Corcelles is located at 850  m , seven kilometers north-northwest of Hauteville-Lompnes , about 19 kilometers east-northeast of the city of Ambérieu-en-Bugey and 33 km southeast of the prefecture of Bourg-en-Bresse (as the crow flies). The village extends in central Bugey , on the western edge of a wide valley of the High Jura , which is part of the Plateau d'Hauteville, at the foot of the Crêt de Châtillon.

The area of ​​the 14.16 km² municipal area covers a section of the southern French Jura. The main part is occupied by a broad basin oriented in north-south direction (on average at 830  m ), which forms a syncline in the Jura folds . This basin is drained to the south by the Albarine , along which the eastern border runs. In the west, this depression is flanked by the partly wooded and partly willow ridge of the Crêt de Châtillon ( 1017  m ). To the west of this anticline, the community area extends down into erosion valleys, which were created by side streams of the Borrey . The northern boundary runs on the ridge of the Grande Montagne , on which the highest elevation of Corcelles is reached at 1090  m .

Corcelles includes the hamlet of Cléon ( 870  m ) in a basin south of the Crêt de Châtillon, as well as several groups of farms and individual farms. Neighboring municipalities of Corcelles are Vieu-d'Izenave in the north, Brénod and Champdor in the east, Aranc in the south and Izenave , Lantenay and Outriaz in the west.

history

The remains of a Gallic pottery as well as a Bronze Age burial place indicate early settlement. Corcelles is first mentioned in the 12th century as the property of the Counts of Savoy . The place name goes back to the Latin word corticella (small courtyard). In the 13th century, a small priory was founded near Cléon, which was dependent on the Blyes monastery. With the Treaty of Lyon , Corcelles came to France in 1601.

Attractions

The Gothic village church of Saint-Martin was built in the 14th century and restored and redesigned in the 17th and 18th centuries. Corcelles was fortified in the Middle Ages; Remains of the former walls are still visible today.

population

Population development
year Residents
1962 268
1968 241
1975 207
1982 211
1990 207
1999 221
2006 198
2011 248

With 227 inhabitants most recently (as of January 1, 2013) Corcelles was one of the small communities in the Ain department. After the population had decreased significantly in the first half of the 20th century (461 people were still counted in 1896), only relatively minor fluctuations have been recorded since the beginning of the 1970s. The local residents of Corcelles are called Corcellan (e) s in French .

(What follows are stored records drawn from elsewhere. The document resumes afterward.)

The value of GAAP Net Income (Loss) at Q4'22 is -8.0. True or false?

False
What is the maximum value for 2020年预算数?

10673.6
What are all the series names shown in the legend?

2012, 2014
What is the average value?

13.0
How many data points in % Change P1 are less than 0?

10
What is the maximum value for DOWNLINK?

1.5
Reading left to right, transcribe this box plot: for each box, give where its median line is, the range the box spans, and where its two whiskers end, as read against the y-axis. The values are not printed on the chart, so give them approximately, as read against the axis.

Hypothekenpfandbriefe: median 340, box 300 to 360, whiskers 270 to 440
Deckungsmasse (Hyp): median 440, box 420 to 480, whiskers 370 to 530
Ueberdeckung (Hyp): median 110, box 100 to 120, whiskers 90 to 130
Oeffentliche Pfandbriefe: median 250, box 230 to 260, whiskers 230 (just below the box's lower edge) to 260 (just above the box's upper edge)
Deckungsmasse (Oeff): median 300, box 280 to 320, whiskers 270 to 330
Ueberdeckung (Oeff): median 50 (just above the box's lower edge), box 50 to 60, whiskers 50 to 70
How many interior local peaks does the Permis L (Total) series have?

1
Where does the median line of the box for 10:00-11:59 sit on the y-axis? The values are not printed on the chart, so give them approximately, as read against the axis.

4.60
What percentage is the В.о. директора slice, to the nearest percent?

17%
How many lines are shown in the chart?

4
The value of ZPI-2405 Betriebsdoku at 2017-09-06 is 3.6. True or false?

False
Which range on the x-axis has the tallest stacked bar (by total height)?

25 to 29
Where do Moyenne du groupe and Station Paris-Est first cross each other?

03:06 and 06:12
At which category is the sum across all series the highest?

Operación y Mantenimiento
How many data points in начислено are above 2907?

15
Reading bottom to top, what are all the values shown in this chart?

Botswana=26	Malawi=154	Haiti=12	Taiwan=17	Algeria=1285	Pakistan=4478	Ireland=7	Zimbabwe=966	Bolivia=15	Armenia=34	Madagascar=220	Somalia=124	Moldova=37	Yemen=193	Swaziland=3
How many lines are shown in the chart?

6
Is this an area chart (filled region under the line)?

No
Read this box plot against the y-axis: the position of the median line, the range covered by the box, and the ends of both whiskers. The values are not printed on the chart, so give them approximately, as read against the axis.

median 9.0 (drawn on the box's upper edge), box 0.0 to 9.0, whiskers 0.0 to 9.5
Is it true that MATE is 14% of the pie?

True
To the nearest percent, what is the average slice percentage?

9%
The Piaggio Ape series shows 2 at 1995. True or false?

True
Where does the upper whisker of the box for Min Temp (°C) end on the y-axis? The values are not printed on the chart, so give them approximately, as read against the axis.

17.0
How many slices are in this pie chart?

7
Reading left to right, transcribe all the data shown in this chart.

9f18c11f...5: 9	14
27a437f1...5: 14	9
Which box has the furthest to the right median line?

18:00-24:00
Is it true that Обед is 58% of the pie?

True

Economy and Infrastructure

Corcelles was a village dominated by agriculture , especially dairy farming and cattle breeding, well into the 20th century . Even today, the residents live mainly from their work in the first sector. Outside the primary sector there are few jobs in the village.

The village is off the major thoroughfares on a departmental road that leads from Vieu-d'Izenave to Champdor. Further road connections exist with Aranc and Brénod. The closest connection to the A40 motorway is around 15 kilometers away.

In Corcelles there is a state école primaire (elementary school with an integrated preschool ).

Web links

Commons : Corcelles  - collection of images, videos and audio files

Individual evidence

  1. ^ André Buisson: Carte Archéologique de la Gaule - Ain 01 . Académie des Inscriptions et Belles-Lettres , 1990, ISBN 2-87754-010-3 , pp. 58 (French, limited preview in Google Book search).
  2. ^ Marie-Claude Guigue: Topography Historique du Département de l'Ain . Bourg-en-Bresse et Lyon, A. Brun, 1873, p. 115 (French, online [accessed January 18, 2014]).
  3. ^ Corcelles - notice communal. In: cassini.ehess.fr. Retrieved June 11, 2015 (French, INSEE population from 1968 ).